• _Assignment_
Reproduce the records below exactly, but only between the lines holding "YDS Kelimeler PDF" and "yds kelimeleri pdf", inclusive.

━━━━

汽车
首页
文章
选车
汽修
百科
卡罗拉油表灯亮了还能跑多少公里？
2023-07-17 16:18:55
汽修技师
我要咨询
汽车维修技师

━━━━

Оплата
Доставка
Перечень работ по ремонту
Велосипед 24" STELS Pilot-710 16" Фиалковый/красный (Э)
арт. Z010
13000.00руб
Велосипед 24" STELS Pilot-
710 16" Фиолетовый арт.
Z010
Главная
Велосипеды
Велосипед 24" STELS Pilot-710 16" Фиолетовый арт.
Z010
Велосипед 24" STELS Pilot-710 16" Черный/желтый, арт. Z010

━━━━

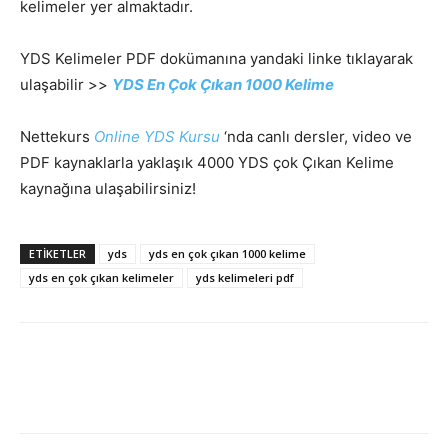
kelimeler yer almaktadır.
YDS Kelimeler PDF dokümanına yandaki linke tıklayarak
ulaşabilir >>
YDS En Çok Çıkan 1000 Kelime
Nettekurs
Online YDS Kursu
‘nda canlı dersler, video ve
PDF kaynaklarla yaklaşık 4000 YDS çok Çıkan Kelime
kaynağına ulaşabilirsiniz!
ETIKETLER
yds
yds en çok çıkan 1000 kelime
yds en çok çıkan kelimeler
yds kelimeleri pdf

━━━━

• _Answer area_
YDS Kelimeler PDF dokümanına yandaki linke tıklayarak
ulaşabilir >>
YDS En Çok Çıkan 1000 Kelime
Nettekurs
Online YDS Kursu
‘nda canlı dersler, video ve
PDF kaynaklarla yaklaşık 4000 YDS çok Çıkan Kelime
kaynağına ulaşabilirsiniz!
ETIKETLER
yds
yds en çok çıkan 1000 kelime
yds en çok çıkan kelimeler
yds kelimeleri pdf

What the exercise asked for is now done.